Language in action

Soliloquy

Both in real life and in drama, not all speech is addressed to someone else: it is possible to talk to oneself. In drama this process is called soliloquy from the Latin ‘solus' (alone) and ‘loquor' (to speak). However, on stage this ‘thinking aloud' is overheard by the audience, giving us an insight into the mental processes of characters:

  • Sometimes theatre directors feel that it is a useful and convincing device for the character to speak straight to the audience, as if aware of their presence and wishing to share his or her thoughts with them. This is often done, for example, at the start of Shakespeare's Richard III, where the devious Richard makes the audience his accomplices, telling them exactly what he plans to do:
I am determined to prove a villain,
And hate the idle pleasures of these days.
Plots have I laid, inductions dangerous….
To set my brother Clarence and the king
In deadly hate the one against the other…
  • In The Winter's Tale it is unlikely that any of the soliloquies from Leontes would be played as if directed to the audience; Leontes' soliloquies in the first two Acts are self-engrossed, showing his mental turmoil
  • However, Autolycus almost certainly speaks directly to the audience when, in Act IV, sc ii, he describes his past life and his trickery, and gloats as he sees the ‘Clown' (the young shepherd) approach:
I have served Prince Florizel … My traffic is sheets … With die and drab I purchased this caparison ... A prize!

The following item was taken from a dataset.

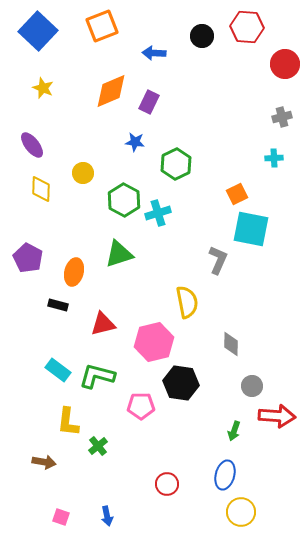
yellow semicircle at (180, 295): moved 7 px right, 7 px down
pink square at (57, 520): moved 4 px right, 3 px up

A prize!

It is important to be aware when Shakespeare chooses to use soliloquy and what effect this has.

Puns

A particular use of language which shows us how words and their meanings can be used to manipulate the listener is the device called a ‘pun'. This means a play on the multiple meanings of a word or words – whether it is a homograph (that is, a word that is spelt the same as another but with more than one meaning, as in ‘bear' or ‘sole') or a homophone (where words sound the same although they are spelt differently – e.g. ‘knight' and ‘night' or ‘threw' and ‘through' - though this cannot be discerned in spoken texts).

In real life, puns are often used for humour, but in The Winter's Tale the most signifcant puns are sinister, directing our attention to Leontes' state of mind:

Playing

For example, in I. ii. Leontes puns on the word ‘play', which should have connotations of childhood innocence; however, Leontes sees Hermione's conversation with Polixenes as illicit amorous play, and himself as playing a part – pretending to be friendly when he is in reality a deceived husband.

Grace / disgrace

Leontes adds that he is playing ‘So disgrac'd a part' ; Leontes means that he is a cuckold – a man whose wife has deceived him. This would only be true if Hermione had behaved disgracefully, but in fact his comment is an unintentional pun: is he who is dis-graced – that is, lacking grace – which will only be restored when he has fully repented.

Seeing

Later Leontes uses a grim pun when he tells Camillo that if his servants could see, as Leontes feels he himself does, the truth about Polixenes, such a servant would ‘give mine enemy a lasting winkl' – that is, shut his eyes for good (by killing him).

Recreation

However, one of the most moving lines of the play is also a pun – where the grief-stricken Leontes, realising what he has done (at the end of Act III scene ii) asks to be taken to the chapel where his dead queen and son are lying: ‘Tears shed there shall be my recreation', he says. ‘Recreation' might normally mean ‘amusement', ‘entertainment' but in giving Leontes this word, Shakespeare uses a pun to evoke a much deeper meaning: Leontes will be ‘re-created' – made new – through penitence and redemption.